To find the surface area of a similar pyramid with a different height, we need to use the concept of ratios.
The surface area of a pyramid is determined by the square of the length of its base and its height. Let's denote the base length of the original pyramid as 'b' and the height as 'h'. We are given that the original pyramid has a height of 5 in and a surface area of 90 in².
Using the formula for the surface area of a pyramid, we can write the equation as:
90 = b² + (b × (sqrt(b²/4 + h²)))
Now, we want to find the surface area of a similar pyramid with a height of 10 in. Let's call the base length of the similar pyramid 'B'. We want to find the surface area of this similar pyramid.
Using the same formula, we can write the equation as:
Surface Area = B² + (B × (sqrt(B²/4 + 10²)))
To solve this equation, we need to find the ratio between the original height (5 in) and the new height (10 in). The ratio of the heights is 10/5 = 2.
Since the base length and height of similar pyramids are proportional, we can conclude that the ratio between the base lengths is also 2. Therefore, the ratio of the surface areas of similar pyramids is the square of the ratio of their corresponding sides.
In this case, since the ratio of the heights is 2, the ratio of the surface areas will be 2² = 4.

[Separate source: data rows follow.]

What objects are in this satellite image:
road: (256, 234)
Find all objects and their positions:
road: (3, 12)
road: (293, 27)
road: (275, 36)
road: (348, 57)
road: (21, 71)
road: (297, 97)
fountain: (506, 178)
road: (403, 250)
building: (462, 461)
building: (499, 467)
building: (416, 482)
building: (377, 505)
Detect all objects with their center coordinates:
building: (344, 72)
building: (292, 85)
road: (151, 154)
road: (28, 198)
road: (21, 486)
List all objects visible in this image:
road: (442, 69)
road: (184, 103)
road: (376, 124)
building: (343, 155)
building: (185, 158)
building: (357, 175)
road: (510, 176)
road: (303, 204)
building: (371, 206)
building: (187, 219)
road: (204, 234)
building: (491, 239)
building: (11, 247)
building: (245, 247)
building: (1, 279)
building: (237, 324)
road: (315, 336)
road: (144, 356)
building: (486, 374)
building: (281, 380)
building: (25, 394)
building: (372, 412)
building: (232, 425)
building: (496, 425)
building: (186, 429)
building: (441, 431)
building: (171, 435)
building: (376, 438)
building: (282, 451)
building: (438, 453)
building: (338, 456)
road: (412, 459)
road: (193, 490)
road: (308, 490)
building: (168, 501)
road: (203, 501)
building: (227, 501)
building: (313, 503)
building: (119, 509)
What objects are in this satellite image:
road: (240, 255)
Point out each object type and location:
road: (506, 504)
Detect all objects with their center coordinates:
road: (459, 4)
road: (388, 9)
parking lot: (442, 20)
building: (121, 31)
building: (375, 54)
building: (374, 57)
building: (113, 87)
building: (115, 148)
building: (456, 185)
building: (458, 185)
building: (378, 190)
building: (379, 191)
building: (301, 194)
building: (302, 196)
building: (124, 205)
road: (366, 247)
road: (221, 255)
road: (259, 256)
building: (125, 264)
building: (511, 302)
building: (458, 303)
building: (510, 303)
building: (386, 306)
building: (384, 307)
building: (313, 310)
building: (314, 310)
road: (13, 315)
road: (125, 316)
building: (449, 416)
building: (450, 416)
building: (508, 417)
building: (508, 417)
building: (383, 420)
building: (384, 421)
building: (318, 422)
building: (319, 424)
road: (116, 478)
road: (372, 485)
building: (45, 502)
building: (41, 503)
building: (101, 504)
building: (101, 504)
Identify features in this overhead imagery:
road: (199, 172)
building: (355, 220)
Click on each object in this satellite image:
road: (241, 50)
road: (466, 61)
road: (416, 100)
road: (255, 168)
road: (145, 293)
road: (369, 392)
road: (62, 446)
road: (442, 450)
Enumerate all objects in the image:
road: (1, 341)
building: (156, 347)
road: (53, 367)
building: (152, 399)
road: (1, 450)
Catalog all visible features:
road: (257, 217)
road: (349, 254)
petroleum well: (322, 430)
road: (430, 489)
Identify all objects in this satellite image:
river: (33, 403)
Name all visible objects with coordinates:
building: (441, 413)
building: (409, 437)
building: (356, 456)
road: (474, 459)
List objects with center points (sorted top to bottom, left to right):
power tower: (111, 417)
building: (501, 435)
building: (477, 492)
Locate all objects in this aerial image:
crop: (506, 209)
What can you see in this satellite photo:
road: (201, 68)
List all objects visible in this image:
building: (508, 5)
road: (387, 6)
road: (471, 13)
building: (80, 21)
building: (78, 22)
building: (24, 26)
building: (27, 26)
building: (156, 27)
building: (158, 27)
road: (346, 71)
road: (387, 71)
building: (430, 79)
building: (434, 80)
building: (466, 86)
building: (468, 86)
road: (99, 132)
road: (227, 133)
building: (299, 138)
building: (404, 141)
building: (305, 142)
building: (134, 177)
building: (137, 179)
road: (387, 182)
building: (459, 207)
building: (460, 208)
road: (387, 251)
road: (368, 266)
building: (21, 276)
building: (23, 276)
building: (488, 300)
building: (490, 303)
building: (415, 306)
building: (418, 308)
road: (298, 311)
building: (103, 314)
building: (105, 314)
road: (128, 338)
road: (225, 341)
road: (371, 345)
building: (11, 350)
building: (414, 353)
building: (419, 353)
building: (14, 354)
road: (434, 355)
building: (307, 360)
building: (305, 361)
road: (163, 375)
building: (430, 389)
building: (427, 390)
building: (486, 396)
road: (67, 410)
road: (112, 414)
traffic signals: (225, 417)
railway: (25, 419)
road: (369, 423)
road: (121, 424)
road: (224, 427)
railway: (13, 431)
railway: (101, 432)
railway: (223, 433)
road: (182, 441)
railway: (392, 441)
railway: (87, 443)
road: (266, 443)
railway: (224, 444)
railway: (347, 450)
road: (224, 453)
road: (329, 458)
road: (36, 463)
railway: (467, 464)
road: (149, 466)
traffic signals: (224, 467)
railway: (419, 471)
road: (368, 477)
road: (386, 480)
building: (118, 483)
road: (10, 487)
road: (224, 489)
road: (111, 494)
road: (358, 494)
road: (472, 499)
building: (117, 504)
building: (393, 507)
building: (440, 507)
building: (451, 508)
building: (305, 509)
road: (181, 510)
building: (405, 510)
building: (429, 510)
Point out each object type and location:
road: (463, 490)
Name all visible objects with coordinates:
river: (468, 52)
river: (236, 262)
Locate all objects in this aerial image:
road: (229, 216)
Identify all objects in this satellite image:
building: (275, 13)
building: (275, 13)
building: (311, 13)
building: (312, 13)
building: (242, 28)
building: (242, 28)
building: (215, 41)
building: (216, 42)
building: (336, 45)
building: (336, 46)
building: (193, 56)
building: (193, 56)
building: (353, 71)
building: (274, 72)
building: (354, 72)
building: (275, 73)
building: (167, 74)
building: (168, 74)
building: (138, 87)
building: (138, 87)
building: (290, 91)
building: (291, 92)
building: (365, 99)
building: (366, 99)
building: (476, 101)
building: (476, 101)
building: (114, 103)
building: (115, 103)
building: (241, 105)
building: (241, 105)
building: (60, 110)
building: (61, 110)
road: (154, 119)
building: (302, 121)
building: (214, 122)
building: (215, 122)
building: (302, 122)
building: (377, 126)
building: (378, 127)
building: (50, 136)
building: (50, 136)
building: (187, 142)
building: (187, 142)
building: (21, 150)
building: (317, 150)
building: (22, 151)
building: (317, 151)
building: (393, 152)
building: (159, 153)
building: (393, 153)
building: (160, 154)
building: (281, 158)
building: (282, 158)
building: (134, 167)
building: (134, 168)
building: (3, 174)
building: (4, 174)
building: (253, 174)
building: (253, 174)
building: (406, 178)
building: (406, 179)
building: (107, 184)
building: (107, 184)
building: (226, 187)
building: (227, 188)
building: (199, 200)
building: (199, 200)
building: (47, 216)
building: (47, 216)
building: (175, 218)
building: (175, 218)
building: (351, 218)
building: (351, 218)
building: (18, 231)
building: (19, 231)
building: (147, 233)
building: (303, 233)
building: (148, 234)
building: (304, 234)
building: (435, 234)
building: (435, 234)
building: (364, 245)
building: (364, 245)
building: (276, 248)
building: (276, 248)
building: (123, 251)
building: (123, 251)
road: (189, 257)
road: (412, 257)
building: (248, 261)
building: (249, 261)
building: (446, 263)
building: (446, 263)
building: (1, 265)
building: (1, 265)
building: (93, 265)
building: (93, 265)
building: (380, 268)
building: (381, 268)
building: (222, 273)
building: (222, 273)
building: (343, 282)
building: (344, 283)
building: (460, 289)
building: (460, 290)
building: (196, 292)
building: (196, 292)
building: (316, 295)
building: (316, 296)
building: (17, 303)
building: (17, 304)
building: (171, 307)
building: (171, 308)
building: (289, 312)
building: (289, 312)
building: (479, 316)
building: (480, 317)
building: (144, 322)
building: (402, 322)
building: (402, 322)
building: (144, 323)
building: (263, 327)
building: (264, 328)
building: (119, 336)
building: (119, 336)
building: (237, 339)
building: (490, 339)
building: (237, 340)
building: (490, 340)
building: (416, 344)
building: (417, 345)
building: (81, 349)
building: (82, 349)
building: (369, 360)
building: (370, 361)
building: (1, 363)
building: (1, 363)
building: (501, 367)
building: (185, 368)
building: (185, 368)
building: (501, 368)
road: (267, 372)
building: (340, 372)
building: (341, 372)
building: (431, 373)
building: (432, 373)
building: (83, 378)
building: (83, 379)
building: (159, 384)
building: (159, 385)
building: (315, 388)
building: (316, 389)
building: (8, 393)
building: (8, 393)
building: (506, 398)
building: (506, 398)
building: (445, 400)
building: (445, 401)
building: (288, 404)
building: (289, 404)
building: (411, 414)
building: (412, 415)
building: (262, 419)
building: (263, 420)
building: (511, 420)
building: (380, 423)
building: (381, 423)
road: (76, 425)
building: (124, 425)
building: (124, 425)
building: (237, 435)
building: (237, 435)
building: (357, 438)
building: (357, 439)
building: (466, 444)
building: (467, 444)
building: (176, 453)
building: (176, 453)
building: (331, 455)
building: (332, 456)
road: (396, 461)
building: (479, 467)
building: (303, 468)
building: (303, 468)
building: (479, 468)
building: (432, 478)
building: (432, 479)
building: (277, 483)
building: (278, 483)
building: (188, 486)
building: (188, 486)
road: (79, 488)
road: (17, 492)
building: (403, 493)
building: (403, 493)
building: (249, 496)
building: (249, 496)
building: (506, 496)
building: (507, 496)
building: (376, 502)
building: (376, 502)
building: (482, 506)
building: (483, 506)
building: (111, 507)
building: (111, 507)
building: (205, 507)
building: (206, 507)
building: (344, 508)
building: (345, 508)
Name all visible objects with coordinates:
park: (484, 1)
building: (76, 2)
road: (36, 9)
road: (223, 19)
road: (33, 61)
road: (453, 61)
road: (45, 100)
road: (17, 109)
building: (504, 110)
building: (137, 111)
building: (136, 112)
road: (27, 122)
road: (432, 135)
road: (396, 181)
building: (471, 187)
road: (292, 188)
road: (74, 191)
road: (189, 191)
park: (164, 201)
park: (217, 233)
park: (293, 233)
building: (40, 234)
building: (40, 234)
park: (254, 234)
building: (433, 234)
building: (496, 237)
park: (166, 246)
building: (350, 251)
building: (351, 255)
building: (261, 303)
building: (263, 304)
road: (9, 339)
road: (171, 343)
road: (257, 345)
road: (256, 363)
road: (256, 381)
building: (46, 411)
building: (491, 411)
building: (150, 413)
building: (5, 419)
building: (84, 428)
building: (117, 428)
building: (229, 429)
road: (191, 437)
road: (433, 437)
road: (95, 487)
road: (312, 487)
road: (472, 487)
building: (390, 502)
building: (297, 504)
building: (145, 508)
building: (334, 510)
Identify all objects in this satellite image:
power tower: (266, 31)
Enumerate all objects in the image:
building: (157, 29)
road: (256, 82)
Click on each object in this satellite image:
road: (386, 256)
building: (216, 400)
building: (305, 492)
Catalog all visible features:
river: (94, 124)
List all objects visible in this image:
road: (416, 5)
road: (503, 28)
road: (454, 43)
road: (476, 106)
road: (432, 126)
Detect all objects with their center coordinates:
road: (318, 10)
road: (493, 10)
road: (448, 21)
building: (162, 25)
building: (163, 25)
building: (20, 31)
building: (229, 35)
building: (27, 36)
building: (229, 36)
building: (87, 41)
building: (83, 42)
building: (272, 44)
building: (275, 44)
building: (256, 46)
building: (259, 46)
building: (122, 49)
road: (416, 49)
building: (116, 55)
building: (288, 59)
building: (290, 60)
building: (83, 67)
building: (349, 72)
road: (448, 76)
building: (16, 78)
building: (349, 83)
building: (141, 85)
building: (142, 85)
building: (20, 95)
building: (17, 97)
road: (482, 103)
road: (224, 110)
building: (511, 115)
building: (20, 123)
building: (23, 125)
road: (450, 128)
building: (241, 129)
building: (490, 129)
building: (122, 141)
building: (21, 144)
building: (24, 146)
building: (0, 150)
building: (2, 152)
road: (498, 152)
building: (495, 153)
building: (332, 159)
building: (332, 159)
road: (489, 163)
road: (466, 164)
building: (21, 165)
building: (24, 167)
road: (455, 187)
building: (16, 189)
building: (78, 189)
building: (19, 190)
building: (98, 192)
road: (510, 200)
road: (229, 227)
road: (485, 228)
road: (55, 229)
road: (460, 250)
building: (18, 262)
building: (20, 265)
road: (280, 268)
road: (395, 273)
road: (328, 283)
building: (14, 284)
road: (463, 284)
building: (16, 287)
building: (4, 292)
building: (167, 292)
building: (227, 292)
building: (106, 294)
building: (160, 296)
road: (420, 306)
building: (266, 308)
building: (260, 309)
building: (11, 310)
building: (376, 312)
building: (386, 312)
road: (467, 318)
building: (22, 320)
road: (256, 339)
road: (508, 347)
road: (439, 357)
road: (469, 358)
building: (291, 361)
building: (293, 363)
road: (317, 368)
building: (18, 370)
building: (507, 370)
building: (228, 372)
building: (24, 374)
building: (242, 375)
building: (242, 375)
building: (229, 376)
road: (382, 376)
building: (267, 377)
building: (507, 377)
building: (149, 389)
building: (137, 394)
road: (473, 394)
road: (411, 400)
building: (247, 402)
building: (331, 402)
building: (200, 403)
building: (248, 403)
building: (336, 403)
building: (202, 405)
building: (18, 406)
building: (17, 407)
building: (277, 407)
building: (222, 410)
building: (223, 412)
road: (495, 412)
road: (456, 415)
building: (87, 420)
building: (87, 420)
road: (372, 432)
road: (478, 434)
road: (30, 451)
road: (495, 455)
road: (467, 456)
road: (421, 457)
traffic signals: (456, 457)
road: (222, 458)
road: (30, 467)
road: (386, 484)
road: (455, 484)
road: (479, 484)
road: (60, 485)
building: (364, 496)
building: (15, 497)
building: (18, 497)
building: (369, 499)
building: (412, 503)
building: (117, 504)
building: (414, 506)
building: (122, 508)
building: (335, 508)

Hence, the surface area of the similar pyramid with a height of 10 in would be 4 times the surface area of the original pyramid.
Therefore, the surface area of the similar pyramid with a height of 10 in can be calculated as:
Surface Area = 4 × 90 = 360 in².
To find the surface area of the similar pyramid with a height of 10 in, we can use the concept of "similar figures."
Similar figures have proportional side lengths, which means the ratio of the corresponding sides is the same. In this case, since we know the height of the original pyramid is 5 in and the surface area is 90 in², we can find the ratio between the height and surface area.
Original height: 5 in
Original surface area: 90 in²
Ratio of heights: 10 in / 5 in = 2
Ratio of surface areas: ( ) / 90 in² = 2
To find the missing value, we can set up a proportion:
x / 90 = 2/1
Simplifying the proportion, we get:
x = 90 * 2
x = 180
Therefore, the surface area of the similar pyramid with a height of 10 in is 180 in².